Abstract

The biology and medicine of rowing are briefly reviewed. Effort in a 2000 -m race is about 70% aerobic. Because the boat (and in some instances a cox) must be propelled, successful competitors are very tall, with a large lean mass and aerobic power. Large hearts may lead to erroneous diagnoses of a cardiomyopathy. Large respiratory minute volumes must be developed by chest muscles that are also involved in rowing. The vital capacity is typically large, and breathing becomes entrained. Expiration cannot be slowed relative to inspiration (as normally occurs at high rates of ventilation) and the limiting flow velocity may be reached, with the potential for airway collapse. Performance is strongly related to the power output at the ‘anaerobic threshold’, and lactate measures provide a guide to an appropriate intensity of endurance training. Peak blood lactate levels are higher in males (commonly 11–19 mmol·l -1 and occasionally as high as 25 mmol·l -1) than in females (9–11 mmol·l -1), probably because males have a greater muscle mass in relation to blood volume.

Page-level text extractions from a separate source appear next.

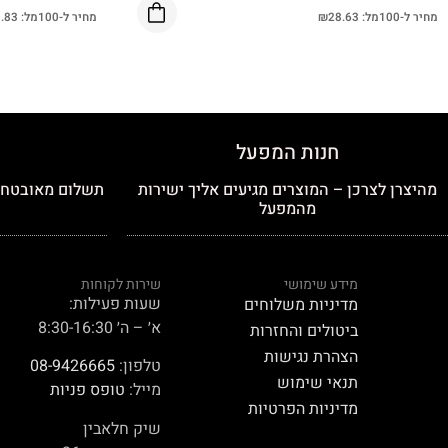
מחיר ל-100מל:
28.63
₪
מחיר ל-100מל:
.83
חנות המפעל
מהיצרן לצרכן – המוצרים מגיעים אליך ישירות
תשלום מאובטח כ
מהמפעל
מידע שימושי
שירות לקוחות
שעות פעילות:
מדיניות משלוחים
א׳ – ה׳ 8:30-16:30
ביטולים והחזרות
הצהרת נגישות
טלפון:
08-9426665
תנאי שימוש
מייל:
טופס פניות
מדיניות הפרטיות
שיק חלאבין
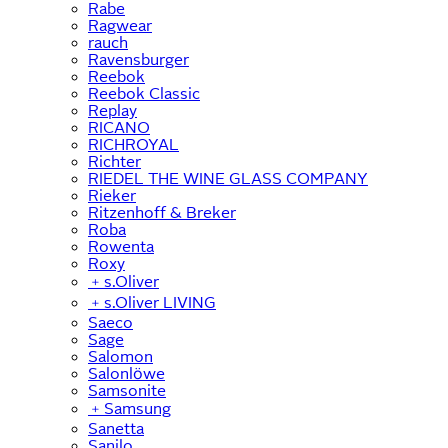
Rabe
Ragwear
rauch
Ravensburger
Reebok
Reebok Classic
Replay
RICANO
RICHROYAL
Richter
RIEDEL THE WINE GLASS COMPANY
Rieker
Ritzenhoff & Breker
Roba
Rowenta
Roxy
﹢
s.Oliver
﹢
s.Oliver LIVING
Saeco
Sage
Salomon
Salonlöwe
Samsonite
﹢
Samsung
Sanetta
Sanilo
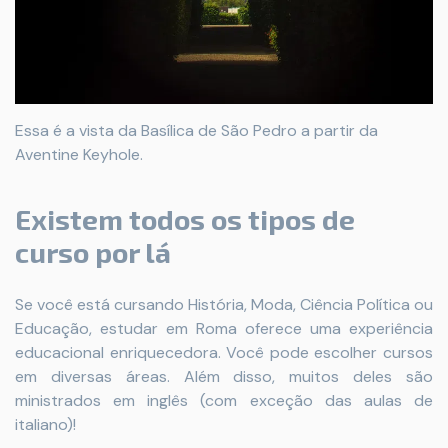
Essa é a vista da Basílica de São Pedro a partir da
Aventine Keyhole.
Existem todos os tipos de
curso por lá
Se você está cursando História, Moda, Ciência Política ou
Educação, estudar em Roma oferece uma experiência
educacional enriquecedora. Você pode escolher cursos
em diversas áreas. Além disso, muitos deles são
ministrados em inglês (com exceção das aulas de
italiano)!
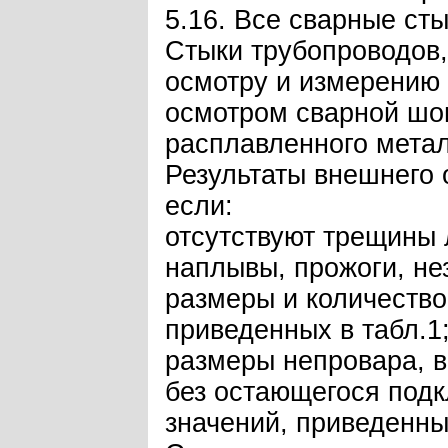
5.16. Все сварные ст
Стыки трубопроводов,
осмотру и измерению 
осмотром сварной шов
расплавленного метал
Результаты внешнего 
если:
отсутствуют трещины 
наплывы, прожоги, не
размеры и количеств
приведенных в табл.1
размеры непровара, в
без остающегося подк
значений, приведенных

The skeletal muscles are predominantly slow twitch in type, developing an unusual force and power at low contraction velocities. Many rowers have a suboptimal diet, eating excessive amounts of fat. Lightweight rowers also have problems of weight cycling. Aerobic power and muscle endurance often change by 10% over the season, but such fluctuations can be largely avoided by a well-designed winter training programme. Injuries include back and knee problems, tenosynovitis of the wrist and, since the introduction of large blades, fractures of the costae.